Karena saya kader Golkar. Kalaupun dicalonkan partai lain, itu tak melanggar ketentuan. Mengapa saya harus memilih partai lain? Ada bupati, gubernur kader Golkar dicalonkan partai lain juga tidak masalah. Lha, terus masalahku ki opo? Sampai sekarang PDI Perjuangan kan cuma membuat kriteria. Umum sekali, siapa pun boleh.
Anda tetap ingin jadi calon presiden?


Deklarasi saya ini calon presiden, bukan calon wakil presiden. Saya beranalisis, wakil presiden itu produk koalisi. Tidak mungkin tanpa koalisi.
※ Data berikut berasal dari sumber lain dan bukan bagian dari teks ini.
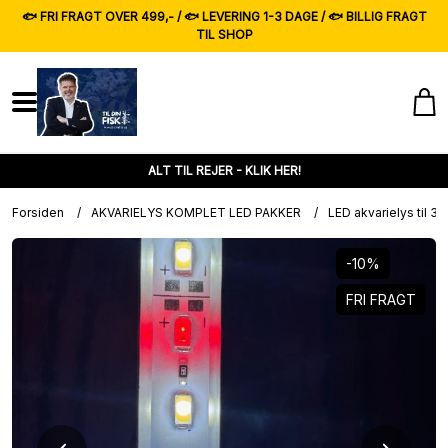
🐟 FRI FRAGT OVER 499,- / 🐟 LEVERING 1-3 DAGE / 🐟 BILLIG FRAGT
TIL SHOP
ALT TIL REJER - KLIK HER!
Forsiden
/
AKVARIELYS KOMPLET LED PAKKER
/
LED akvarielys til 3
-10%
FRI FRAGT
Artinya, akan terjadi kristalisasi dalam proses membentuk koalisi: siapa akan jadi wakil presiden, siapa akan masuk kabinet. Akan terjadi negosiasi.
Mungkinkah Anda dicalonkan PDI Perjuangan sebagai presiden, bukan wakil?
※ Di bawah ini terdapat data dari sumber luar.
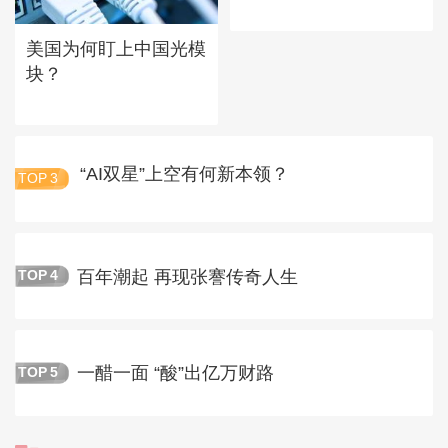
美国为何盯上中国光模
块？
“AI双星”上空有何新本领？
TOP
3
百年潮起 再现张謇传奇人生
TOP
4
一醋一面 “酸”出亿万财路
TOP
5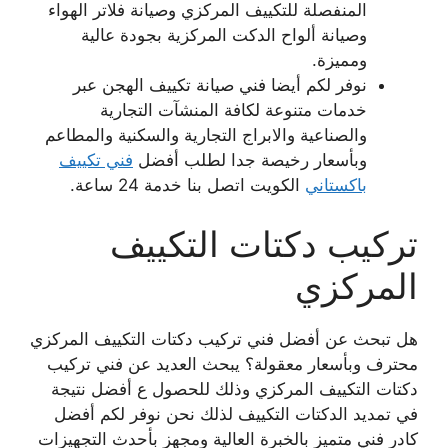
المنفصلة للتكييف المركزي وصيانة فلاتر الهواء
وصيانة ألواح الدكت المركزية بجودة عالية
ومميزة.
نوفر لكم أيضا فني صيانة تكييف الهجن عبر
خدمات متنوعة لكافة المنشآت التجارية
والصناعية والابراج التجارية والسكنية والمطاعم
وبأسعار رخيصة جدا لطلب أفضل
فني تكييف
باكستاني
الكويت اتصل بنا خدمة 24 ساعة.
تركيب دكتات التكييف
المركزي
هل تبحث عن أفضل فني تركيب دكتات التكييف المركزي
محترف وبأسعار معقولة؟ يبحث العديد عن فني تركيب
دكتات التكييف المركزي وذلك للحصول ع أفضل نتيجة
في تمديد الدكتات التكييف لذلك نحن نوفر لكم أفضل
كادر فني متميز بالخبرة العالية ومجهز بأحدث التجهيزات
Kita tidak bisa mengatakan itu sekarang. Setelah 9 April akan mengerucut. Partai yang memperoleh suara 24,5 persen sama artinya dengan yang mendapat 5 persen. Belum cukup memenuhi syarat 25 persen sehingga harus koalisi. Di situ akan terjadi tawar-menawar karena yang jadi presiden hanya satu, wakilnya juga satu.
Bagaimana kalau Anda tak cukup mendapat dukungan sebagai calon presiden?


Ya enggak apa-apa.
Anda akan mundur dari pencalonan?


Itu bisa terjadi. Bisa juga saya minta maaf karena tidak mampu membangun harapan. Tidak masalah, berarti rakyat memang tidak menghendaki. Saya tidak mau mengejar kekuasaan. Kalau tidak diberi kesempatan, yo ora popo (ya tidak apa-apa). Saya dididik oleh orang tua, kekuasaan tidak diperebutkan. Jadi, dari awal saya tidak membentuk partai politik untuk menjadi sekoci dan tidak membuat tim sukses.
Di mana basis kekuatan Anda?


Kalau itu closed, he-he-he.... Itu sama saja membuka rahasia dapur. Ada pengamat bilang Sultan hanya dikenal di Yogya dan sekitarnya. Saya malah terima kasih. Berarti dia enggak ngerti apa yang terjadi. Saya berharap para politikus mengecilkan saya.